The counterfactual approach handles accidental generalizations elegantly. Being in my pocket doesn't cause coins to be copper because the nearest worlds where a particular coin isn't in my pocket are worlds where it remains copper—its material composition doesn't counterfactually depend on its location. The difference-making structure distinguishes genuine causes from mere correlates.

Lewis's account also connects causation to explanation and intervention in intuitive ways. When we explain an event by citing its cause, we identify what made the difference to its occurrence. When we intervene on causes to change effects, we exploit counterfactual dependencies. The theory vindicates the practical significance of causal knowledge: knowing causes means knowing how to make differences in the world.

Takeaway

Counterfactual theories capture causation as difference-making—causes are events whose absence would have meant the absence of their effects—grounding causal knowledge in our ability to reason about alternative possibilities.

Preemption and Overdetermination

Both theories face severe tests from cases involving backup causes. Consider preemption: assassin A shoots the victim, but assassin B stood ready to shoot if A hadn't. A's shot causes the death, but there's no counterfactual dependence—had A not shot, B would have, and the victim would have died anyway. The counterfactual analysis seems to deliver the wrong verdict.

Lewis responded with increasingly sophisticated machinery—chains of counterfactual dependence, fragility of events, influence rather than simple dependence. Each refinement handles some cases while generating new counterexamples. The dialectic suggests that simple counterfactual dependence captures something important about causation without exhausting its nature.
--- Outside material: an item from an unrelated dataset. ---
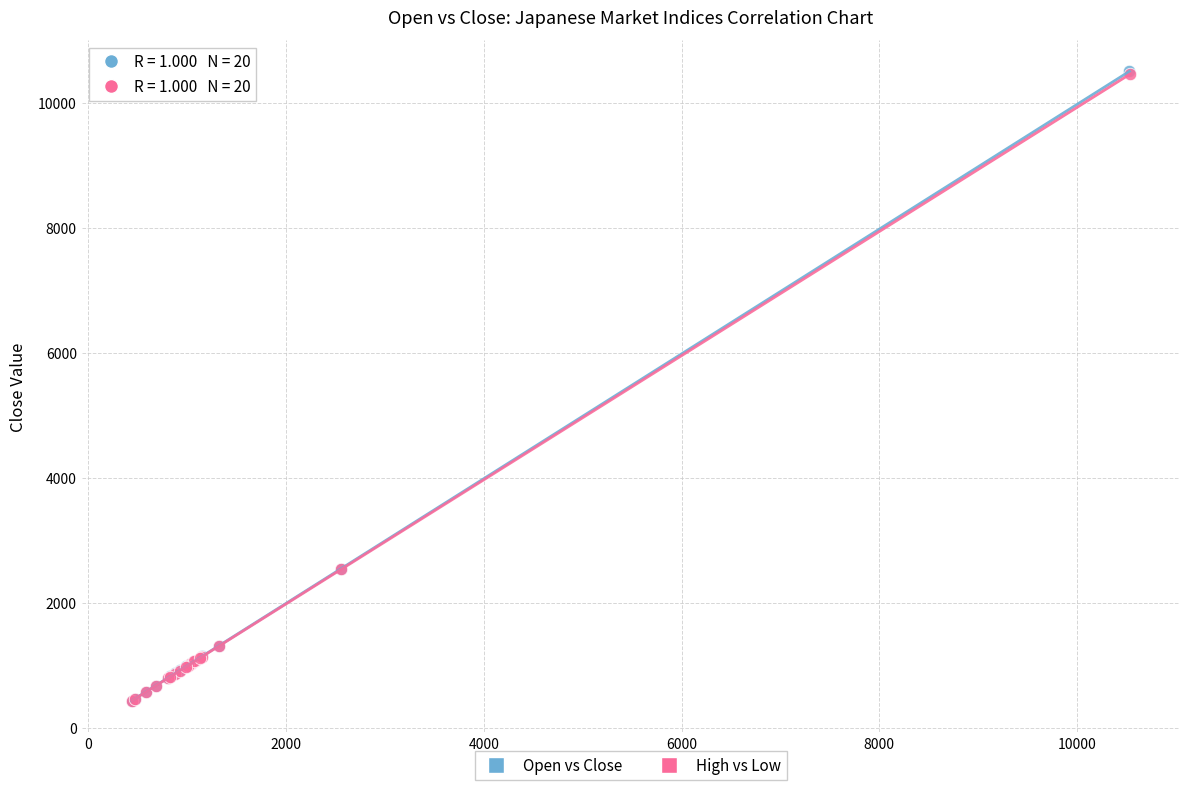

Which series has the widest spread of Y values?

Open vs Close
Regularity theories face analogous difficulties. In overdetermination cases—two bullets simultaneously striking a victim, each sufficient for death—both events instantiate regularities connecting them to death. Yet intuitively both are causes, which the theory accommodates. But distinguishing this from preemption cases, where only one bullet is the cause, strains the regularity framework. What pattern of succession separates actual from backup causes?

These problem cases reveal something deeper about causation's structure. Actual causal processes—the physical connections transmitting influence from cause to effect—seem to matter independently of both regularities and counterfactuals. Some philosophers conclude that causation is fundamentally pluralistic, involving multiple distinct relations that typically but not invariably coincide. Others seek unified analyses that incorporate processual elements alongside difference-making.

Takeaway

Problem cases involving backup causes and overdetermination reveal the limitations of both major frameworks, suggesting that a complete account of causation may need to incorporate actual causal processes alongside patterns of dependence.
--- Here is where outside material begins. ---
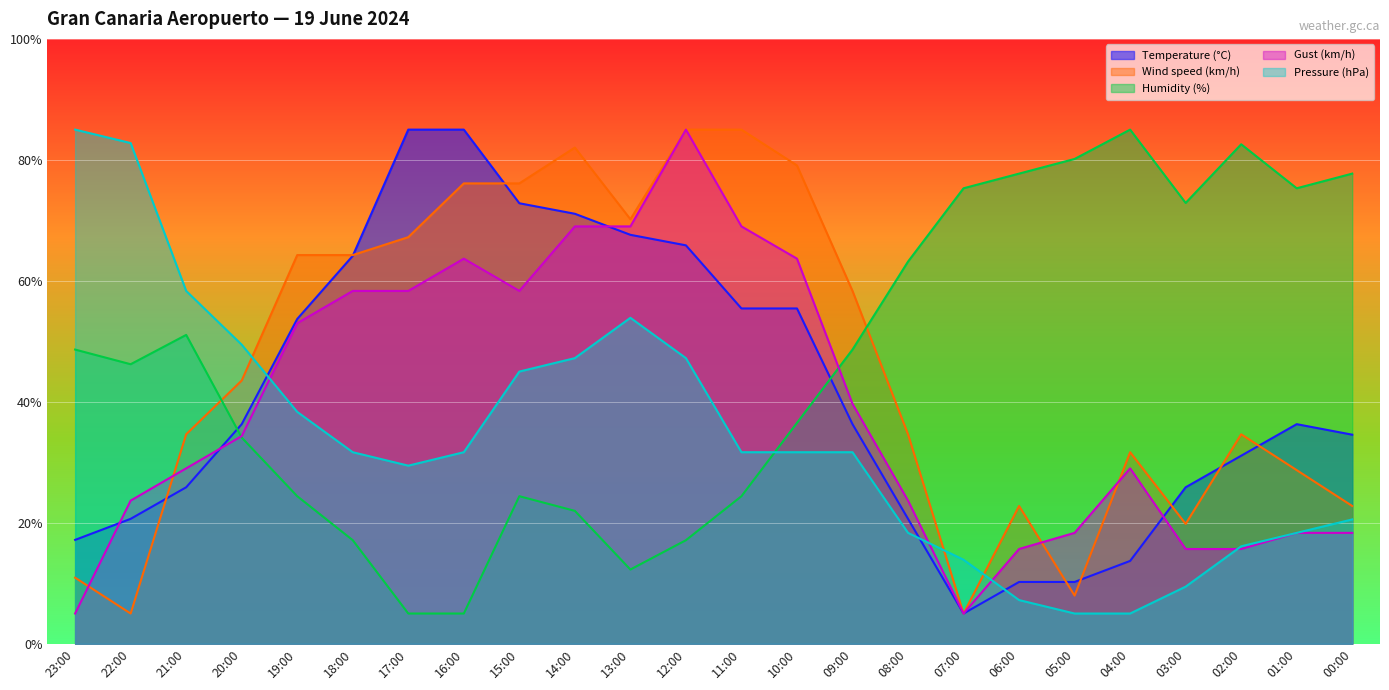

What are all the series names shown in the legend?

Temperature (°C), Wind speed (km/h), Humidity (%), Gust (km/h), Pressure (hPa)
The debate between regularity and counterfactual theories illuminates causation's complex nature. Hume's insight that we never perceive necessary connections remains powerful, yet his reduction to constant conjunction fails to capture what distinguishes causes from correlates.

Lewis's counterfactual analysis makes progress by grounding causation in difference-making—the structure that matters for explanation and intervention. But preemption cases show that actual causal processes cannot be fully analyzed away.

Perhaps causation is not a single relation but a family of related phenomena: regular succession, counterfactual dependence, and physical process transmission. Understanding each illuminates different aspects of how events connect in our causal world.